"It's a matter for us to find time to fit it in," the 47-year-old told Stockholm's Svenska Dagbladets on Thursday.
"If we can, I would be more than happy."
The six-time grand slam winner, who retired in 1996, has always been the childhood idol of Federer, who invited the Swede to work with him for a few days this month at his base in Dubai.
"The idea of the camp was that I would give my views and come up with some feedback. He wants to try some new things," said the serve-and-volley king.
Edberg added that he advised the 32-year-old Swiss to play a more attacking game in hope of avoiding long rallies with elite baseliners Rafael Nadal and Novak Djokovic.
"I was very surprised (that Federer asked) because it's so long since I left tennis," he said.
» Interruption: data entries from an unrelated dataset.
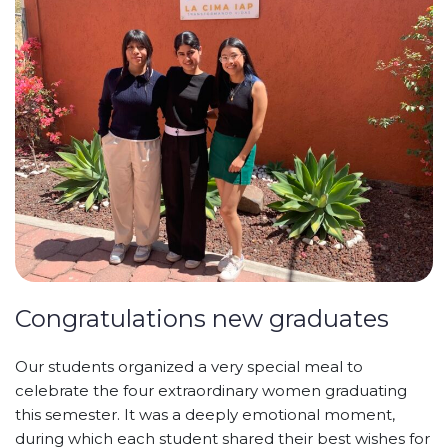
Congratulations new graduates
Our students organized a very special meal to
celebrate the four extraordinary women graduating
this semester. It was a deeply emotional moment,
during which each
student shared their best wishes for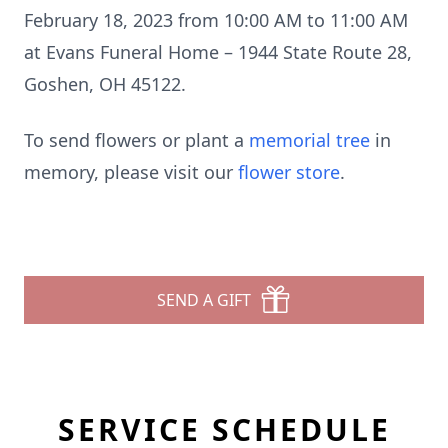
February 18, 2023 from 10:00 AM to 11:00 AM
at Evans Funeral Home – 1944 State Route 28,
Goshen, OH 45122.
To send flowers or plant a
memorial tree
in
memory, please visit our
flower store
.
SEND A GIFT
SERVICE SCHEDULE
"But I was also very flattered. I've never really thought about coaching and if it had not been Federer doing the asking, honestly, I would not have been interested."
While admitting there might be room for a meeting of the minds, Edberg displayed his traditional, discreet nature, refusing to go into details about what arrangements the tennis pair might have discussed.
"Of course I have some comments as to what needs to change and evolve, but it's not the done thing that I sit here and talk about it," he said.
"I think he will be coming back. He's a great player and all the pieces are in place, he can definitely win some more grand slam titles."